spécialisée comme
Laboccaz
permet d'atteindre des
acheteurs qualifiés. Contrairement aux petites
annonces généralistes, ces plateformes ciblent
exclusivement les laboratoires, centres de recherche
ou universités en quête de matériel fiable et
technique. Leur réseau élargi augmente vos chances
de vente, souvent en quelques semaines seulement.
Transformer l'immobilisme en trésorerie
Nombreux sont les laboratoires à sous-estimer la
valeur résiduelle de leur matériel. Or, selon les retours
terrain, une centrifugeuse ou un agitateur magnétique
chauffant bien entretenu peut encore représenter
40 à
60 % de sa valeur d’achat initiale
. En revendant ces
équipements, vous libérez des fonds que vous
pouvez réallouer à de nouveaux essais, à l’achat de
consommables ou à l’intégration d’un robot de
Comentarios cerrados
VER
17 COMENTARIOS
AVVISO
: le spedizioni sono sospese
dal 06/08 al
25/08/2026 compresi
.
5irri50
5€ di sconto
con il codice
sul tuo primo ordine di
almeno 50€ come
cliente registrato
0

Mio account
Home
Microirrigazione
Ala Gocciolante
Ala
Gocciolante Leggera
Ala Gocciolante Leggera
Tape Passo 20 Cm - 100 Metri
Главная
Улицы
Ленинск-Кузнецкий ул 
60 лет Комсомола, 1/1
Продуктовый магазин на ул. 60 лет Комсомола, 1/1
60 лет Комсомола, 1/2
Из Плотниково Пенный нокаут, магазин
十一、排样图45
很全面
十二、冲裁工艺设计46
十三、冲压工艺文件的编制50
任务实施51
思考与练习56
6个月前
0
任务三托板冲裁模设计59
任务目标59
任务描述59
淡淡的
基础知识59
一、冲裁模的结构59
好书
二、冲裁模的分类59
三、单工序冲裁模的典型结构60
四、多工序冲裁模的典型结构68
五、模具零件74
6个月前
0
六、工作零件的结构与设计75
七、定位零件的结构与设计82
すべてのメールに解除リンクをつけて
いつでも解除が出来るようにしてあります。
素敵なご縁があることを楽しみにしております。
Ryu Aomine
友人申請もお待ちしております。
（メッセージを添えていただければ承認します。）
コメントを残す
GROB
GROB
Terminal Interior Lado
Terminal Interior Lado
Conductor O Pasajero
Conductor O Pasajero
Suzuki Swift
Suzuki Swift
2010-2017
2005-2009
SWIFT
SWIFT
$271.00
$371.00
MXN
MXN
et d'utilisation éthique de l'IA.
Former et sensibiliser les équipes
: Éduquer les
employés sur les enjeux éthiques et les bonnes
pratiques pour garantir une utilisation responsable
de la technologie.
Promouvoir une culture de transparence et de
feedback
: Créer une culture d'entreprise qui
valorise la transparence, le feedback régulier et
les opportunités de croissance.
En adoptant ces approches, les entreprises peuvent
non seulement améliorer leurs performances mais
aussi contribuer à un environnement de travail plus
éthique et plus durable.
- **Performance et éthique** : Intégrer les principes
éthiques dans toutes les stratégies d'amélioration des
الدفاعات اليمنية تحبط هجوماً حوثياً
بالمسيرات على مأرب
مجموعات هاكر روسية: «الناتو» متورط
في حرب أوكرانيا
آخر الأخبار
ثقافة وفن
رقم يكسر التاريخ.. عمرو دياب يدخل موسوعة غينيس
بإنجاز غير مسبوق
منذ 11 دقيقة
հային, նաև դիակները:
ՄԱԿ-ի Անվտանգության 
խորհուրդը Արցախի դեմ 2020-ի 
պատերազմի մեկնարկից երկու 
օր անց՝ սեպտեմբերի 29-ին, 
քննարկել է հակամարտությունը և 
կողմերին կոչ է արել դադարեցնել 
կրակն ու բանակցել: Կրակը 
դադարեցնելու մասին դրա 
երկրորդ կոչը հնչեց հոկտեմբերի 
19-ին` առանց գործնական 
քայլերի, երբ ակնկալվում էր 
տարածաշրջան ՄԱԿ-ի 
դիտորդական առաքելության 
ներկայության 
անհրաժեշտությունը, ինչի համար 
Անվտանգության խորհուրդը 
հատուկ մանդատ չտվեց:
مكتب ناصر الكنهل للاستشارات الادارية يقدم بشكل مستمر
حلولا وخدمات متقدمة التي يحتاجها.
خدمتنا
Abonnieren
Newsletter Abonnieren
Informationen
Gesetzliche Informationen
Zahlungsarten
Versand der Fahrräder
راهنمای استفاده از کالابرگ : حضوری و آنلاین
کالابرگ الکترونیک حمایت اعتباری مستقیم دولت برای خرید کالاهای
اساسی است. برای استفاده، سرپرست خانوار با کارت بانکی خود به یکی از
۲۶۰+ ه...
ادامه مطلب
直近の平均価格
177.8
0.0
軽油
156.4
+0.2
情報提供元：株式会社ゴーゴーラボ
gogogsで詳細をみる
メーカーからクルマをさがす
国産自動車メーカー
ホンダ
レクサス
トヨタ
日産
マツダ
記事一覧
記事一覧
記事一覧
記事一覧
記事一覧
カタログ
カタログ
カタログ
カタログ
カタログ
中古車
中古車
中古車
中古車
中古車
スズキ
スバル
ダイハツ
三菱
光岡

::::::::

**Exercise goal:** Update the items from their first line through the line containing "Transformer l'immobilisme en trésorerie" by replacing "acheteurs" with "clients", and give those lines back with nothing else changed.

**Expected answer:**
spécialisée comme
Laboccaz
permet d'atteindre des
clients qualifiés. Contrairement aux petites
annonces généralistes, ces plateformes ciblent
exclusivement les laboratoires, centres de recherche
ou universités en quête de matériel fiable et
technique. Leur réseau élargi augmente vos chances
de vente, souvent en quelques semaines seulement.
Transformer l'immobilisme en trésorerie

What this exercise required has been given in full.